§ **BRONFRAGMENT**

De Monschauer Ultramarathon

Rudy Van Daele blikt terug op zijn 200ste wedstrijd.

4h45. De wekker gaat. Vroeg opstaan in een plaatselijk hotelletje voor een ultramarathon: de 56K in Monschau die om 6h vertrekt. Ik ben iemand die zo lang als mogelijk slaapt, en ik begin (wijdverspreid) de reputatie te krijgen om telkens op het laatste moment aan de startlijn te komen.

Het wordt iets bezonders! Er zitten (nauwelijks) 950 positieve hoogtemeters in , dus dat is het niet . Het wordt mijn 200ste marathon of ultraloop vandaag.

9°C is niet warm, en ik ben voor mijn doen warm gekleed met drie lagen. Het zonnetje komt er door en na de eerste lus , waarbij we de hoogste top met zicht op de vallei krijgen kunnen we de marathon beginnen. Over het algemeen loopt de marathon vrij gemakkelijk , maar er liggen toch een aantal stukken in om “U” tegen te zeggen, en waar lopen nog nauwelijks mogelijk is; Ik kom vrij ontspannen aan (gemiddelde hartslag van 144 waarbij ik vrijdag mijn PR op 10K liep in 37’20” en 163 gemiddelde hartslag) en wordt hier waarachtig nog 3e 50+. Er zat beter in, maar rugpijn liet het tempo drukken. Heel tevreden!

Even nadenken waar we staan :60 ultramarathons en 140 marathons. In mijn onmiddellijke omgeving ken ik al minstens 30 mensen die meer dan 150 marathons liepen. De tijden willen wel eens varieren : mijn eerste marathon liep in (eerste editie) Visé 1999. Het was toen 30°C en zonnig en ik kwam in problemen vanaf 25K. Dan duurt een marathon nog lang! Ik kom aan in 4h02. In IFF (eerste editie) wilde ik de warmte vermijden, maar weerom 25°C maar in 3h40.

Twee marathons in het eerste jaar? Drie in het tweede jaar, vijf in het derde jaar, alsof ik de priemgetallen achterna ging. Vanaf 2001 wordt de afstand iets langer met ultralopen . Eens een 6uur , een 100K , een 24uur. Waarom geen marathon op piste : de marathon in Schaarbeek in 105 ronden.

§ **GETOONDE GEGEVENS**
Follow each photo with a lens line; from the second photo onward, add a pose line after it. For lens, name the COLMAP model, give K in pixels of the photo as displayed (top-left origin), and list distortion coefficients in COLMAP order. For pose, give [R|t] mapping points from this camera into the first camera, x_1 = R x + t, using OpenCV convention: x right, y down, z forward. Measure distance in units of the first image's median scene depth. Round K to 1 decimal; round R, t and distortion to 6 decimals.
--
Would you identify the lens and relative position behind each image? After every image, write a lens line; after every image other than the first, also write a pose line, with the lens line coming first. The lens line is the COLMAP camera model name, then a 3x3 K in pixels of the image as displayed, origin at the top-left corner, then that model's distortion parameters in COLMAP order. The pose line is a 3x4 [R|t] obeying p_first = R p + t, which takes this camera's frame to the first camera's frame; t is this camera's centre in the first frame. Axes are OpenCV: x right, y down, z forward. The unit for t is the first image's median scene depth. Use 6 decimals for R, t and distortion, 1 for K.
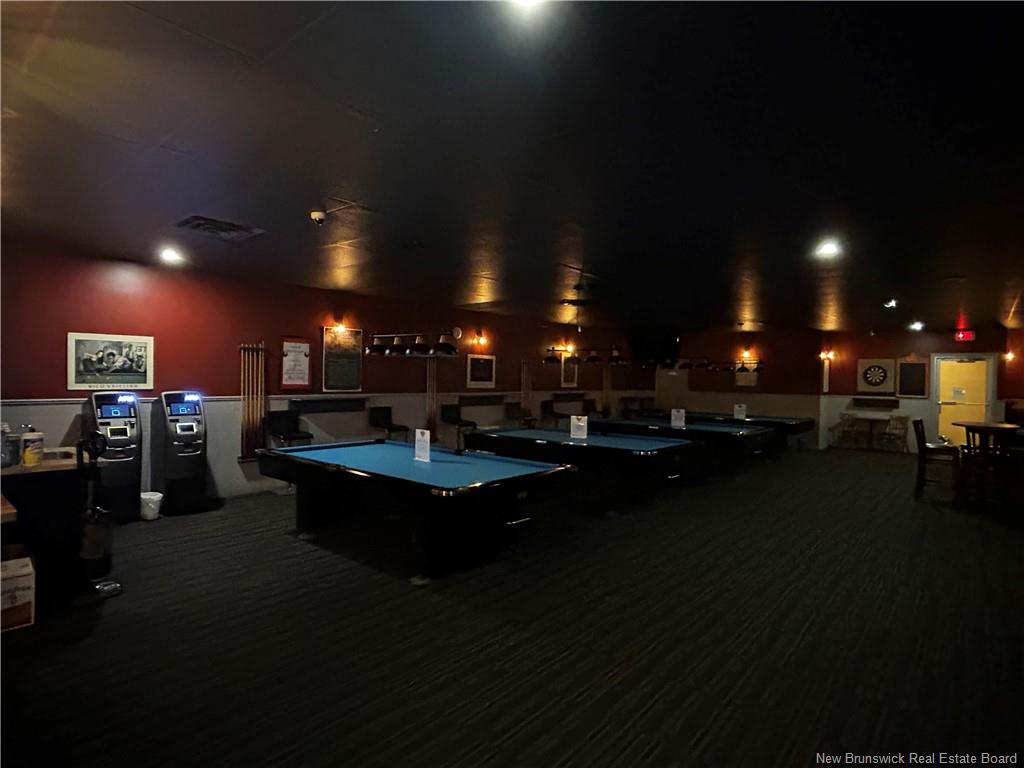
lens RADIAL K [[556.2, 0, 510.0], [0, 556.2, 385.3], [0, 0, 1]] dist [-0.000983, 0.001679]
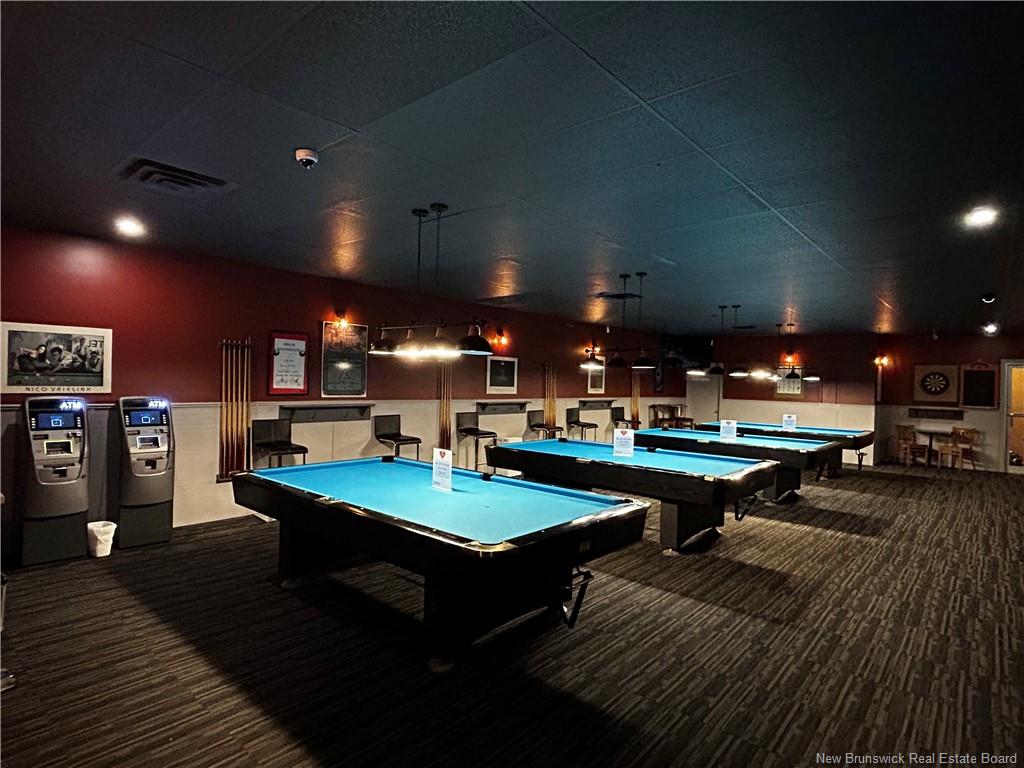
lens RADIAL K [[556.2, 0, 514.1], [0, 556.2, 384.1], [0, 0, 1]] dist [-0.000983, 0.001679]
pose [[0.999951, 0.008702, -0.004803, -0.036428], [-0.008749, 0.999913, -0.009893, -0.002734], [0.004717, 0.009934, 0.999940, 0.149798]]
* * *
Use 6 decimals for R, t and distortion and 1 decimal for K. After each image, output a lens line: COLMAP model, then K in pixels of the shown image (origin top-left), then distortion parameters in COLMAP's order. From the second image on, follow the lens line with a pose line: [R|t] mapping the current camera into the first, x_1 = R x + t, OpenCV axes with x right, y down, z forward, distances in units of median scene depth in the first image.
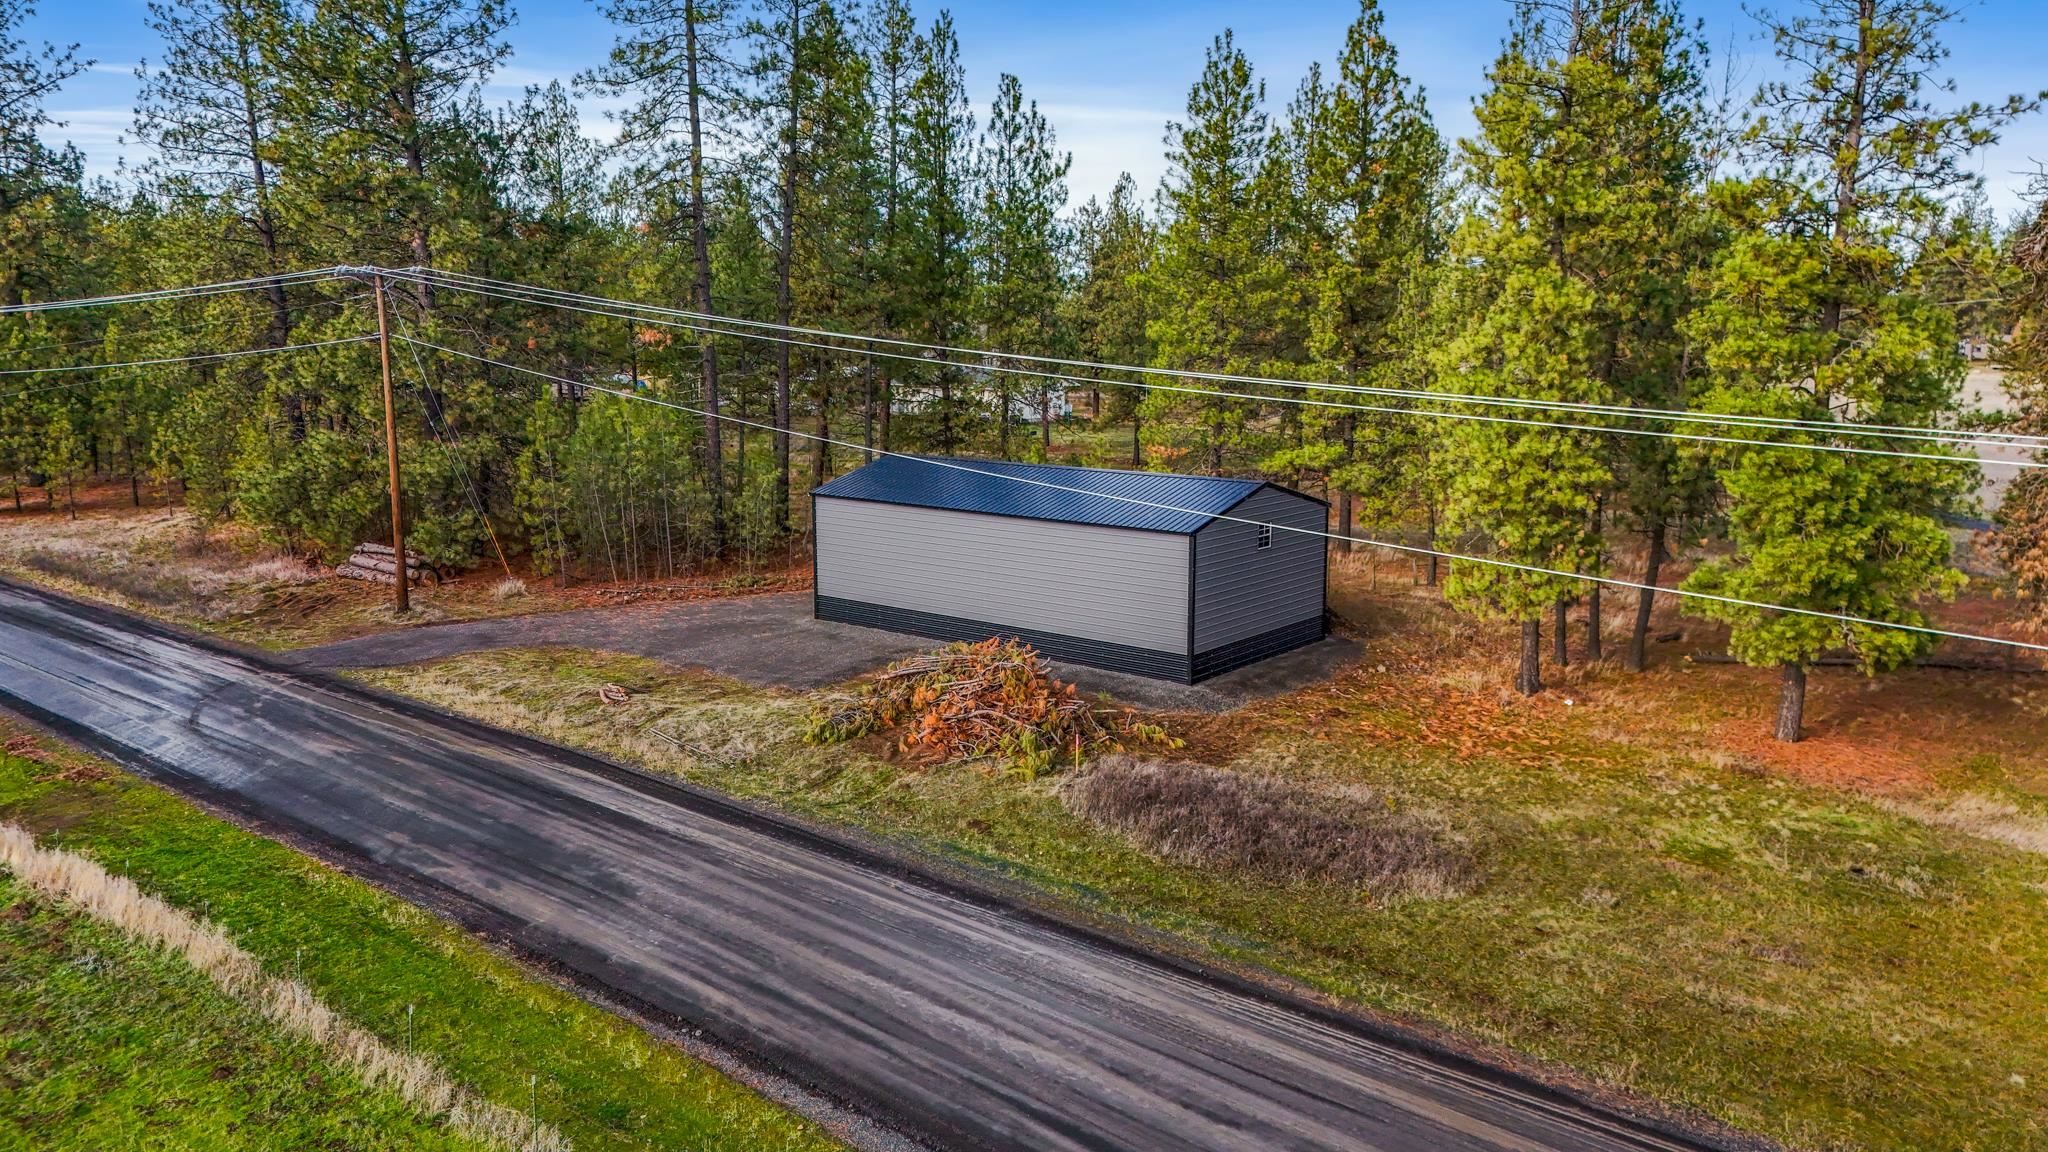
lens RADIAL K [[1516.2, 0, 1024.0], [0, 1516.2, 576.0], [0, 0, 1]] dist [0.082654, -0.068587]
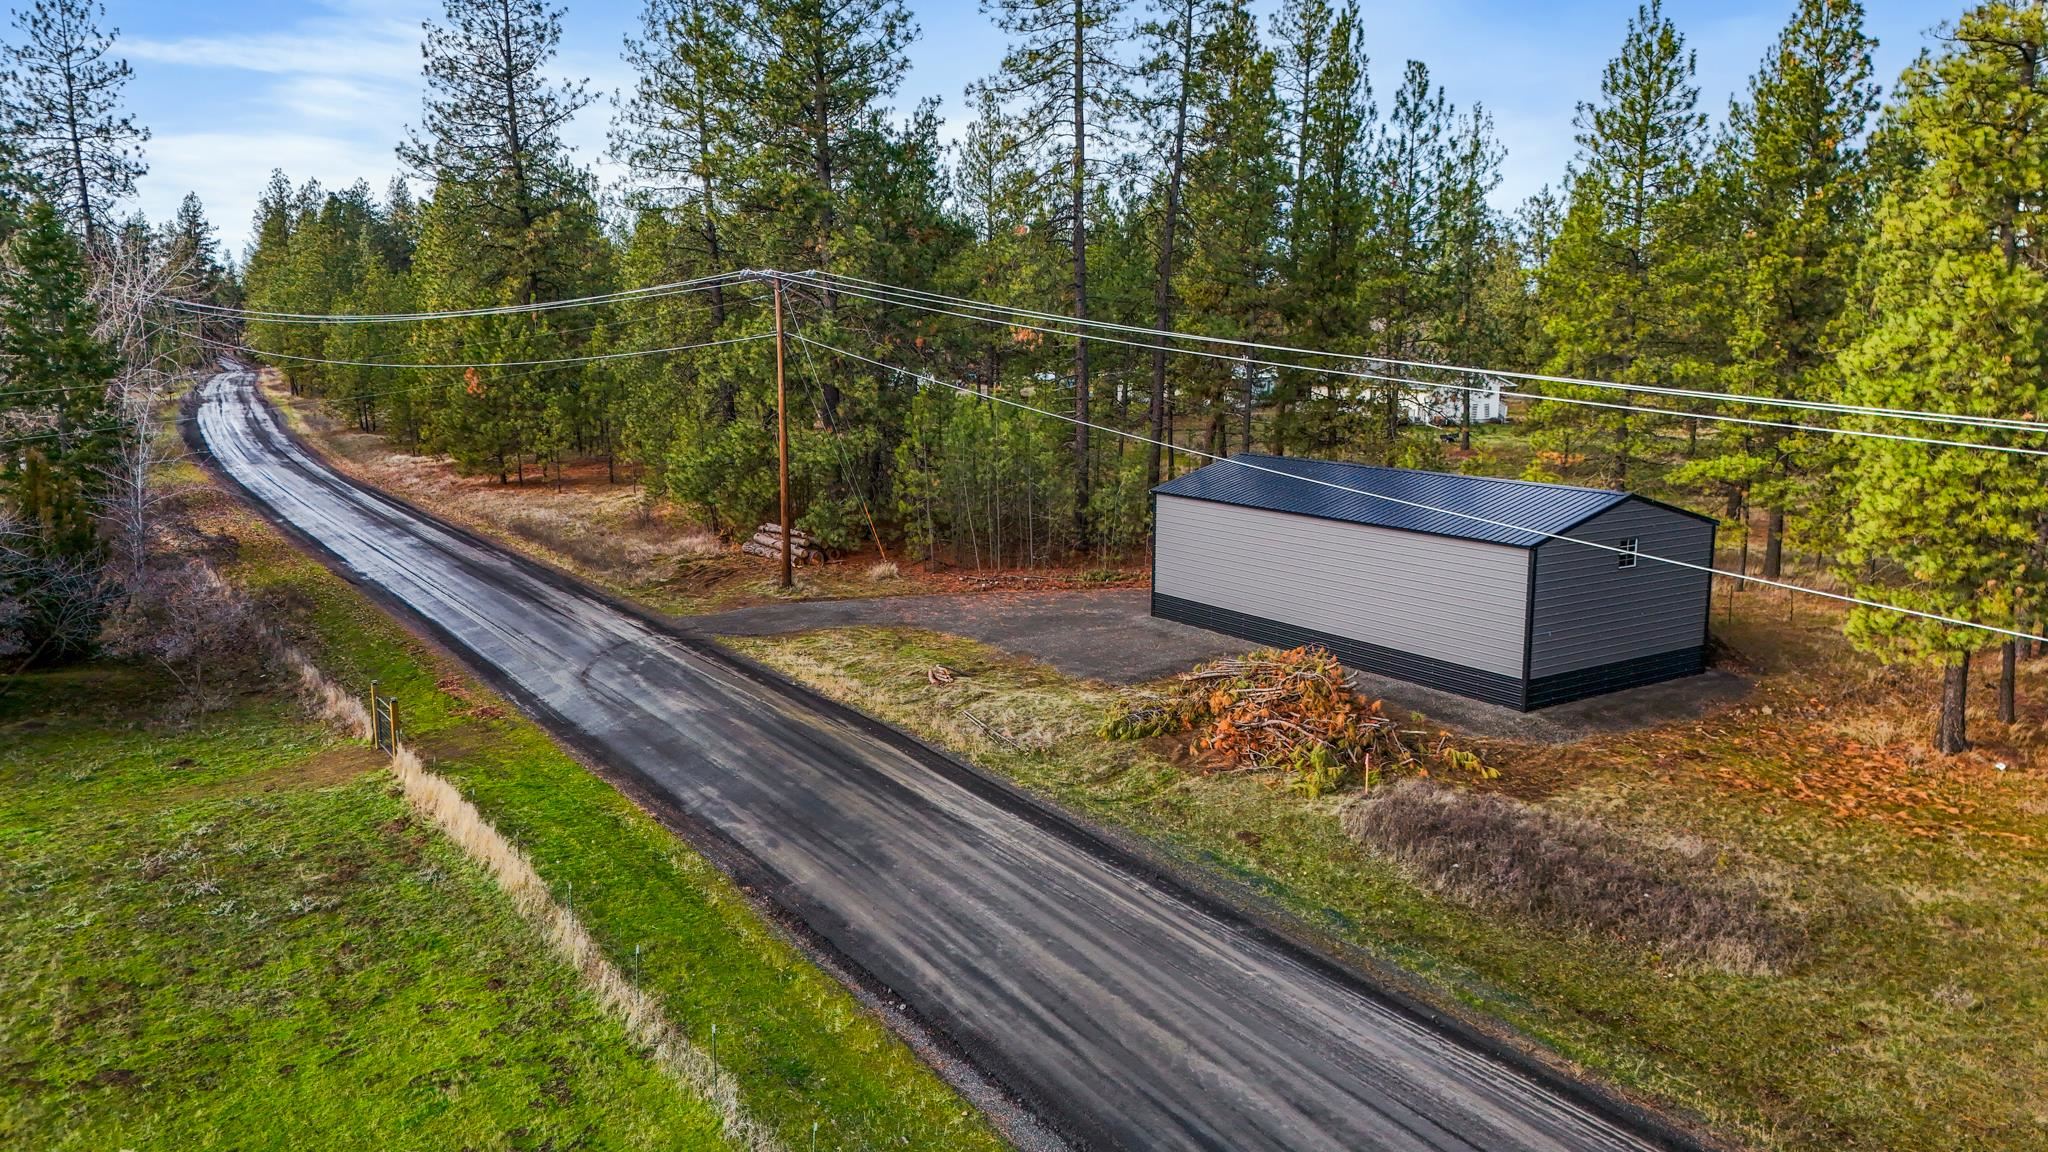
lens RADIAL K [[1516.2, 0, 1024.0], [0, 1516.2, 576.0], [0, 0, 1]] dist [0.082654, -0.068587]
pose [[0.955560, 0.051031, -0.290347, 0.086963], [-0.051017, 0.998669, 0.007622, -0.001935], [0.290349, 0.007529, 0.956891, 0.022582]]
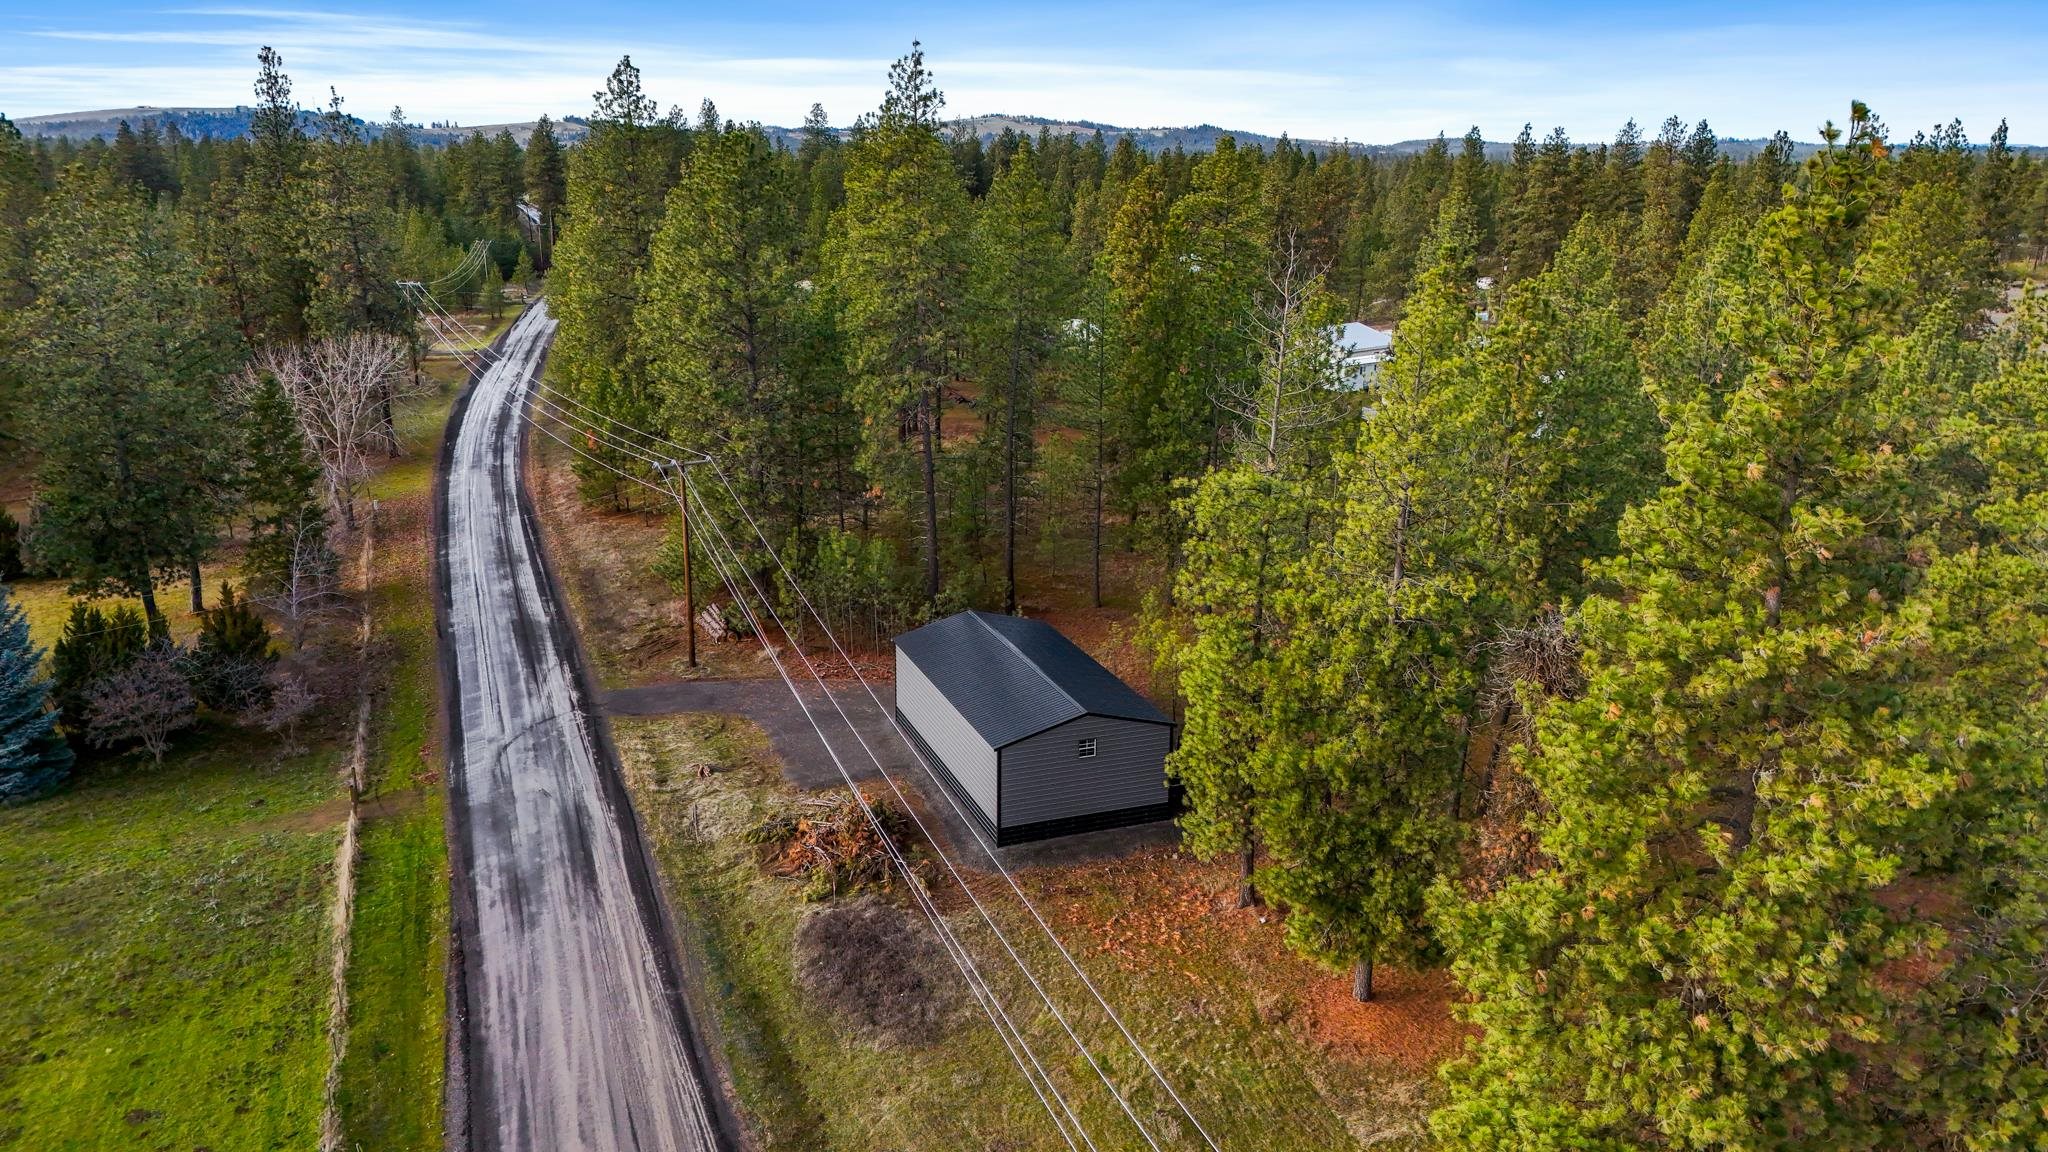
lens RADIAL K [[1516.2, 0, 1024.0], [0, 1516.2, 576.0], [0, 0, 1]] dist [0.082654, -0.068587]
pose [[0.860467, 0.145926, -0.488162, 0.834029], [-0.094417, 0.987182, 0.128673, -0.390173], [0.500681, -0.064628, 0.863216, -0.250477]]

§ **WERKOPDRACHT 1**
Werk in het bronfragment het stuk bij dat opent met de woorden "De Monschauer Ultramarathon" en sluit met "startlijn te komen.". Zet daarin "pension" op de plaats van "hotelletje" en schrijf dat stuk opnieuw uit.
§ **WERKOPDRACHT 2**
Waar en in welk jaar liep Rudy Van Daele volgens het bronfragment zijn eerste marathon?

§ **ANTWOORDVAK 1**
De Monschauer Ultramarathon

Rudy Van Daele blikt terug op zijn 200ste wedstrijd.

4h45. De wekker gaat. Vroeg opstaan in een plaatselijk pension voor een ultramarathon: de 56K in Monschau die om 6h vertrekt. Ik ben iemand die zo lang als mogelijk slaapt, en ik begin (wijdverspreid) de reputatie te krijgen om telkens op het laatste moment aan de startlijn te komen.

§ **ANTWOORDVAK 2**
In Visé, in 1999.